Task prompt:
Every record below must be retyped exactly, with the pictures left out.

Excerpts from a dataset:
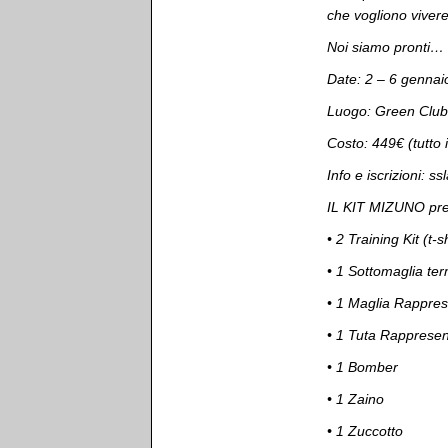
che vogliono vivere
Noi siamo pronti… 
Date: 2 – 6 gennai
Luogo: Green Club 
Costo: 449€ (tutto 
Info e iscrizioni: ssl
IL KIT MIZUNO pr
•⁠ ⁠2 Training Kit (t
•⁠ ⁠1 Sottomaglia te
•⁠ ⁠1 Maglia Rappr
•⁠ ⁠1 Tuta Rapprese
•⁠ ⁠1 Bomber
•⁠ ⁠1 Zaino
•⁠ ⁠1 Zuccotto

Completed task:
che vogliono vivere
Noi siamo pronti… 
Date: 2 – 6 gennai
Luogo: Green Club 
Costo: 449€ (tutto 
Info e iscrizioni: ssl
IL KIT MIZUNO pr
•⁠ ⁠2 Training Kit (t
•⁠ ⁠1 Sottomaglia te
•⁠ ⁠1 Maglia Rappr
•⁠ ⁠1 Tuta Rapprese
•⁠ ⁠1 Bomber
•⁠ ⁠1 Zaino
•⁠ ⁠1 Zuccotto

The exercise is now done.